# Temperature On-Screen Display!!!!



## d1nky (Jan 22, 2013)

is there any software that will osd most temps?? cpu, gpu etc (especially for gaming)


----------



## mlee49 (Jan 22, 2013)

Theres tons of gpu OSD's, MSI Afterburner does and eVGA's Precision(only for eVGA cards) does as well.

As for other temp monitoring, you might try HWInfo.  

Hope that helps!


----------



## d1nky (Jan 22, 2013)

yea, someone should really create a little piece of software that's universal which shows vital temps osd! I have evga great for all gpu, tried speedfan, hwmonitor etc etc but no osd for cpu as well as gpu.... and more programs means more resources lol! ill have a look at hwinfo. thanks


----------



## Nordic (Jan 22, 2013)

Techpowerup has a beta osd server for gaming. With gpuz it will show absolutely anything you want about your gpu in game.


----------



## d1nky (Jan 22, 2013)

cool, ill look but is there anything that is cpu osd orientated?


----------



## burebista (Jan 22, 2013)

d1nky said:


> is there any software that will osd most temps?? cpu, gpu etc (especially for gaming)


MSI Afterburner & HWInfo will show you all you want. From all temps to all voltages and CPU/GPU load, frequencies and so on.

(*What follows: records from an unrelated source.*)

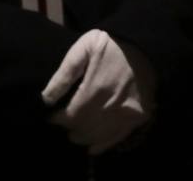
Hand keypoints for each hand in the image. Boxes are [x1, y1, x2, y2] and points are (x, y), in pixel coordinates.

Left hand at [41, 30, 153, 155]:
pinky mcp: (139, 116)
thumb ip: (64, 74)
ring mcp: (128, 113)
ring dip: (84, 138)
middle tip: (62, 126)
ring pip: (100, 136)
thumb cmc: (110, 44)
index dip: (59, 119)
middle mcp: (112, 105)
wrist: (145, 45)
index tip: (51, 117)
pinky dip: (104, 145)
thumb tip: (46, 99)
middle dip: (71, 129)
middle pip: (85, 128)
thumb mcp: (84, 48)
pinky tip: (92, 148)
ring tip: (74, 135)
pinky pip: (118, 137)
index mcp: (96, 88)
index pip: (72, 115)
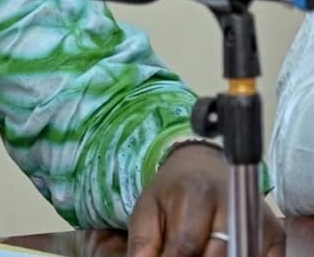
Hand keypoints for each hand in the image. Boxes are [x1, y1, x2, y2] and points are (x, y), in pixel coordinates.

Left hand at [126, 144, 284, 255]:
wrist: (204, 169)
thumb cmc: (172, 194)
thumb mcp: (148, 211)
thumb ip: (143, 243)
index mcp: (195, 193)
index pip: (185, 246)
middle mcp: (232, 204)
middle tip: (184, 254)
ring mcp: (259, 220)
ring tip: (200, 251)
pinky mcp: (276, 235)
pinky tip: (221, 254)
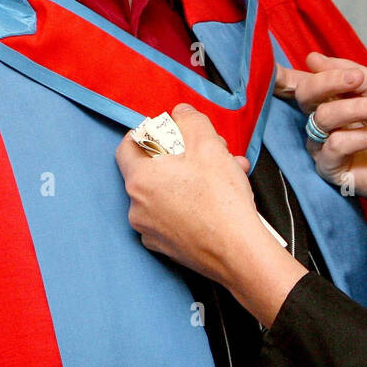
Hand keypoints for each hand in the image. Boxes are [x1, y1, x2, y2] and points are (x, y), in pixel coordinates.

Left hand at [116, 105, 306, 323]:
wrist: (238, 252)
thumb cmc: (220, 198)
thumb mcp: (208, 143)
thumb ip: (189, 120)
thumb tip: (180, 114)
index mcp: (140, 178)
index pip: (128, 145)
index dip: (149, 133)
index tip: (172, 132)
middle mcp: (136, 206)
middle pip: (152, 168)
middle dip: (183, 155)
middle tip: (213, 151)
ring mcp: (148, 230)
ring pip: (166, 192)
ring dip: (193, 178)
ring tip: (227, 174)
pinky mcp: (163, 247)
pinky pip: (171, 216)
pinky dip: (189, 205)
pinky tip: (218, 201)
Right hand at [277, 53, 366, 226]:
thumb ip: (350, 71)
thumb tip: (312, 59)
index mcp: (330, 98)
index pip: (301, 83)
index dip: (285, 74)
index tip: (307, 60)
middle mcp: (321, 121)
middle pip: (306, 95)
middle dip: (329, 82)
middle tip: (359, 79)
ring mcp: (323, 146)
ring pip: (323, 118)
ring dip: (358, 108)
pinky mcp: (331, 169)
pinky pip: (336, 146)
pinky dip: (364, 136)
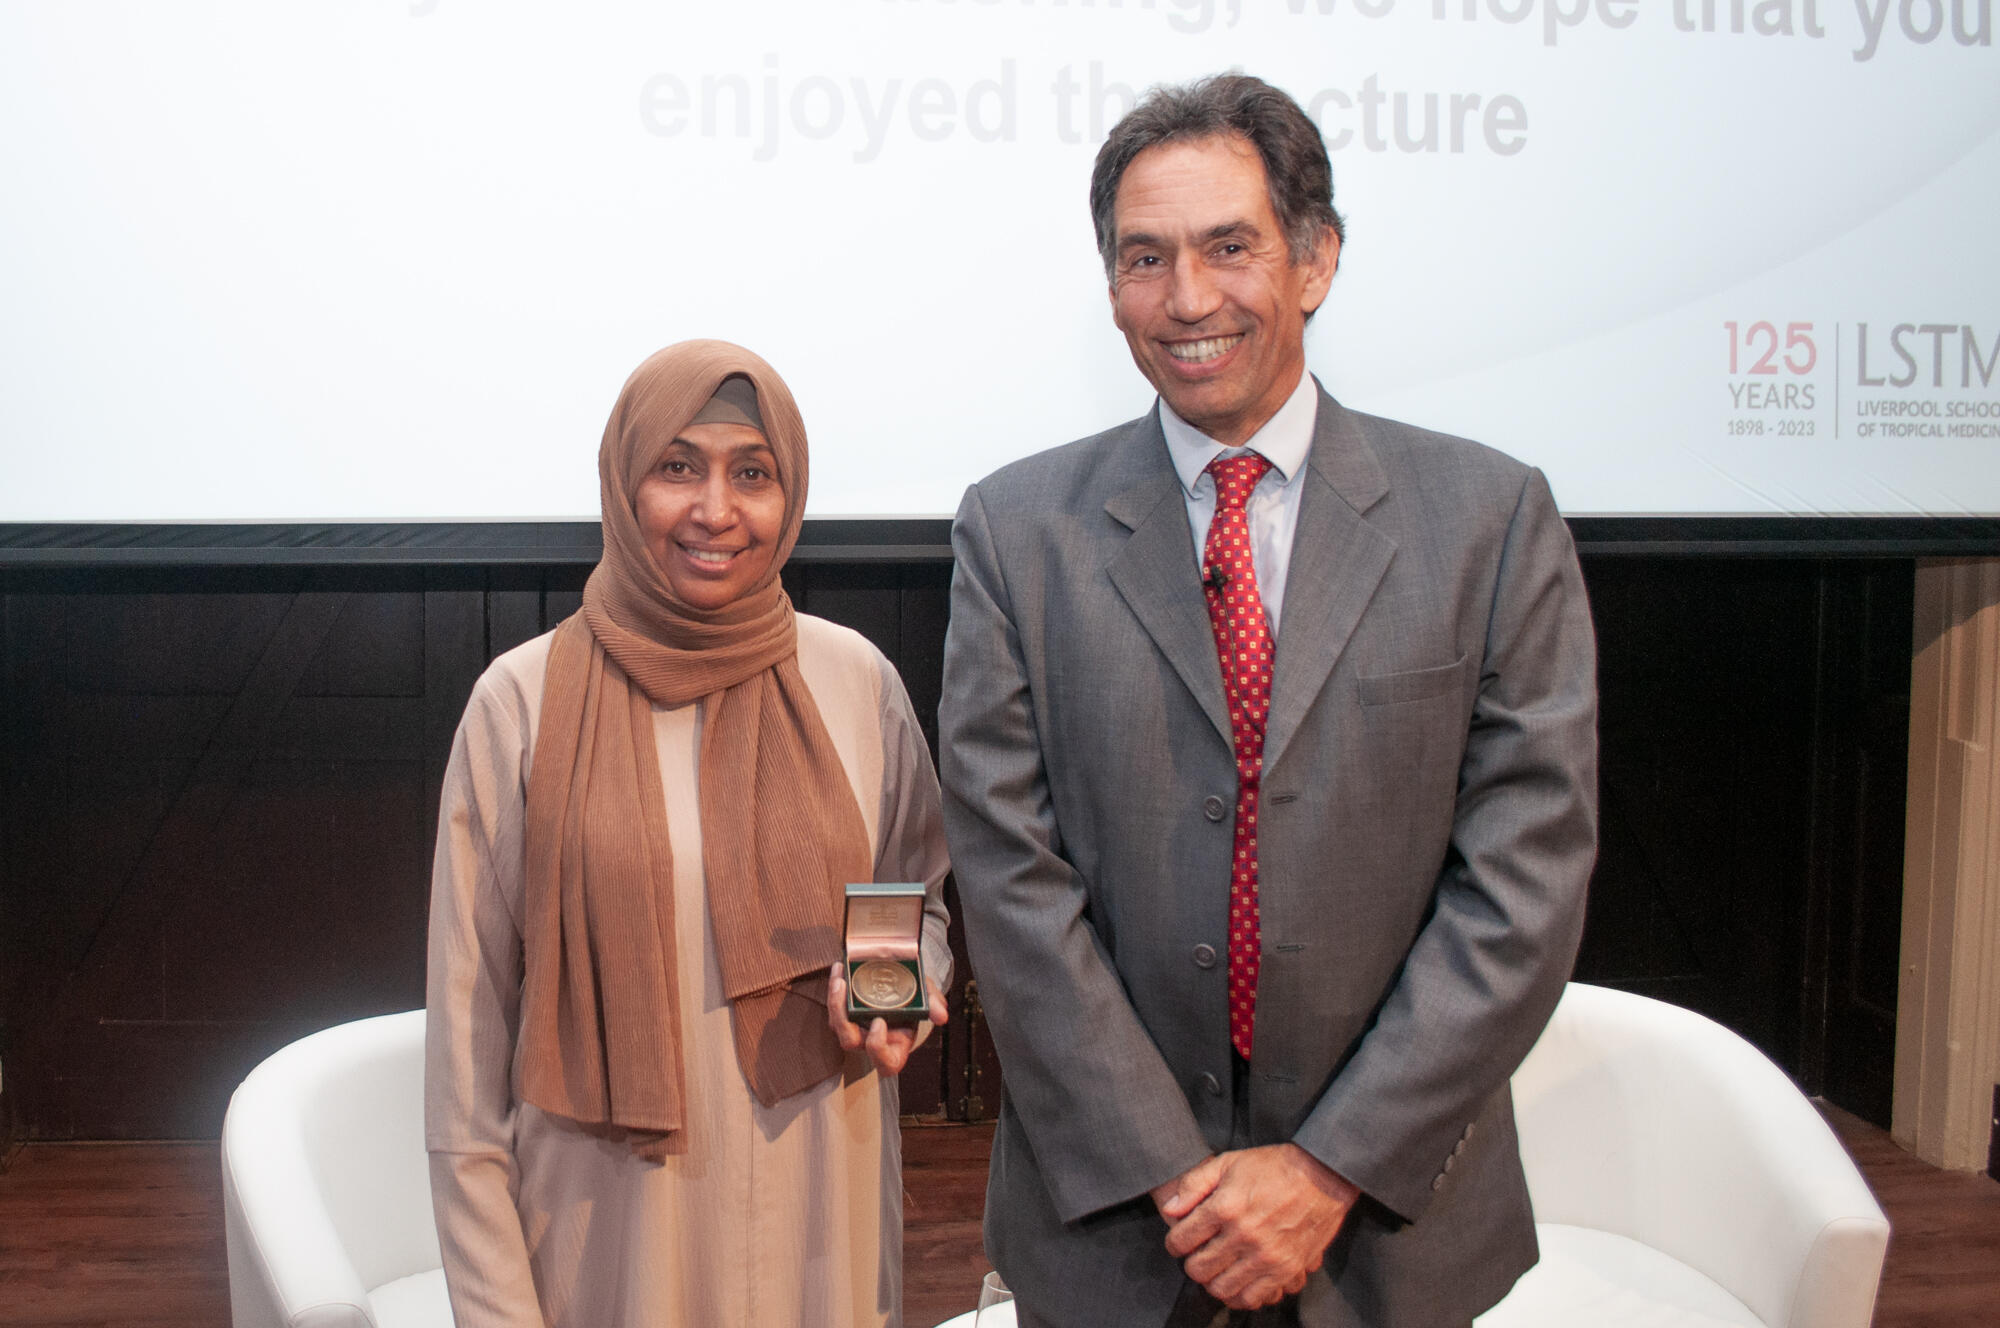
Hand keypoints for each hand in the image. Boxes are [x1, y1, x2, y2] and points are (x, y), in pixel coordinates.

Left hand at [825, 964, 947, 1075]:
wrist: (903, 982)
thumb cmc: (916, 997)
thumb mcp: (927, 997)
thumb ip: (933, 1005)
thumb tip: (942, 1015)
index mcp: (895, 1047)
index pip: (885, 1063)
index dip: (878, 1048)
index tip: (879, 1022)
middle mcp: (871, 1042)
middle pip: (850, 1042)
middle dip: (844, 1020)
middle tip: (847, 994)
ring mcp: (855, 1029)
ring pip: (837, 1025)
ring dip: (835, 1002)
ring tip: (840, 978)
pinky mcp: (844, 1014)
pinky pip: (834, 1007)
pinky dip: (835, 988)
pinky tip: (840, 969)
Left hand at [1156, 1144, 1359, 1310]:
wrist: (1322, 1177)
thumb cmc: (1272, 1167)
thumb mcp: (1228, 1162)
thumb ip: (1194, 1185)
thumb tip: (1170, 1210)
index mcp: (1226, 1207)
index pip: (1181, 1240)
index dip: (1174, 1243)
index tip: (1180, 1240)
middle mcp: (1244, 1235)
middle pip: (1198, 1269)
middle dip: (1192, 1263)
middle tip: (1199, 1254)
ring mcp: (1266, 1256)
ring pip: (1222, 1289)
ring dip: (1214, 1281)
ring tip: (1218, 1268)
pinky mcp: (1286, 1270)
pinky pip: (1253, 1298)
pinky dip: (1240, 1294)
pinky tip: (1239, 1280)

I have somewhere an old screenshot with those, let's see if I can find it.

*LE:* Found it.


----------



## d1nky (Jan 22, 2013)

that osd is just what im looking for...... p.s love ya quotation ''If it ain't broke... fix it until it is'' I do that too often lol!


----------



## d1nky (Jan 22, 2013)

just looked on hwinfo forum and I can combine my evga precisionx with hwinfo also.....love that program means I can clock the hell out of my card nice and simply lol


----------



## natr0n (Jan 22, 2013)

Another way is if you have dual screens just leave monitoring programs on 2nd screen while you game.


----------